=== Begin Enclosure ===

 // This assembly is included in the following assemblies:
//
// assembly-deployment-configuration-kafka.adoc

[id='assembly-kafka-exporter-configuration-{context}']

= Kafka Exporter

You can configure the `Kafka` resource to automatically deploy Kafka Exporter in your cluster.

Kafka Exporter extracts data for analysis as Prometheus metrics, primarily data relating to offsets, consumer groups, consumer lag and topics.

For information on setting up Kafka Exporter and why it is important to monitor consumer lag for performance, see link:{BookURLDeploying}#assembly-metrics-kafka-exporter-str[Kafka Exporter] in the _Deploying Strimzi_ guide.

=== End Enclosure ===
=== Begin Enclosure ===

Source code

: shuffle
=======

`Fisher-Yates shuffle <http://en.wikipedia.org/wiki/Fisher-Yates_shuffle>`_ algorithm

=== End Enclosure ===

[TASK DESCRIPTION]: In these entries, some lines may contain the string "assembly". Give the number of such lines and nothing more.

[SOLVED PROBLEM]: 4